Network Congestion Part 3: Packet Loss and the Impact on Network Performance
In part one of this series I discussed network congestion inside a private network and in part two, congestion across the Internet. In this month’s installment I will discuss packet loss and the impact this has on network performance.
What is “packet loss”? A packet is, to put it simply, an envelope of data. Let’s say you are sending an email to a friend. To make it possible to send the message the data is converted into a format called MIME (Multipurpose Internet Mail Extensions), a standardized character set capable of being sent across the Internet. Once the message has been converted it is broken up into small pieces (packets), which the Internet can transmit to your (or your ISP’s), mail server. Packet loss, then, is merely the loss or corruption of these blocks or “packets” of data.
When packets are lost or corrupt they have to be resent. Each packet is assigned a calculated value as it is sent and that value goes along for the ride to the packet’s final destination. At the other end the packet’s value is recalculated and the first value assigned is verified against the new value. If these match the packet is considered good and it is saved. If not, a request to resend the bad packet is sent back to the transmitter and the packet is sent again. The process repeats until all packets are present, accounted for and correct.

(Exercise data)
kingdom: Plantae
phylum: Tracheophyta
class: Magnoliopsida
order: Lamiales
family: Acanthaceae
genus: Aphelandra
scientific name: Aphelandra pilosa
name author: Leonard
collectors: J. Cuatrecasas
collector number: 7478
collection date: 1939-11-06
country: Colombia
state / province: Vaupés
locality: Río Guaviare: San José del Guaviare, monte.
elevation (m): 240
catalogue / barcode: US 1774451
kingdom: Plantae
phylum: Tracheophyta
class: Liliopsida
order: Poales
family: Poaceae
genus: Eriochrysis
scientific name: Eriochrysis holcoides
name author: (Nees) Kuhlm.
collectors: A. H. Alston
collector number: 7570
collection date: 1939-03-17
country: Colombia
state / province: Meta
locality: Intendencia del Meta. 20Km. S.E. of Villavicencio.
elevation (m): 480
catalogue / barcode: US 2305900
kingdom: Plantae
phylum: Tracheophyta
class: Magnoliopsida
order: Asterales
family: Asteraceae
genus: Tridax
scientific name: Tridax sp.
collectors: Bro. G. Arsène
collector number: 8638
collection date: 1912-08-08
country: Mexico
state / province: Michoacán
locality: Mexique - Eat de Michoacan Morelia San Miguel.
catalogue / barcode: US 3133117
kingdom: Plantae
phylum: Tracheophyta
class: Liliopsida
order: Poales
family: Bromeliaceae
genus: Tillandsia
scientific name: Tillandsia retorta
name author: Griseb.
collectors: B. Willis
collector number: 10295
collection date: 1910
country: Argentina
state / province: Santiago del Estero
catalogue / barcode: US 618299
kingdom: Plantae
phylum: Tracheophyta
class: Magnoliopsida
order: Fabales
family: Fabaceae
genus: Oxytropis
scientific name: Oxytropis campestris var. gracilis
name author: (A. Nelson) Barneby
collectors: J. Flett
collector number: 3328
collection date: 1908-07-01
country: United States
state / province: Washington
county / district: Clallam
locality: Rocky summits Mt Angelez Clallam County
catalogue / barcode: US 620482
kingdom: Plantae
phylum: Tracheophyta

(Work task A) Copy the packet loss article word for word from "Network Congestion Part" to "on network performance.".
(Work task B) In the packet loss article, what must all packets be before the resending process stops repeating?
Answer from the packet loss article alone, not from the items.

(Expected output A)
Network Congestion Part 3: Packet Loss and the Impact on Network Performance
In part one of this series I discussed network congestion inside a private network and in part two, congestion across the Internet. In this month’s installment I will discuss packet loss and the impact this has on network performance.

(Expected output B) Present, accounted for, and correct.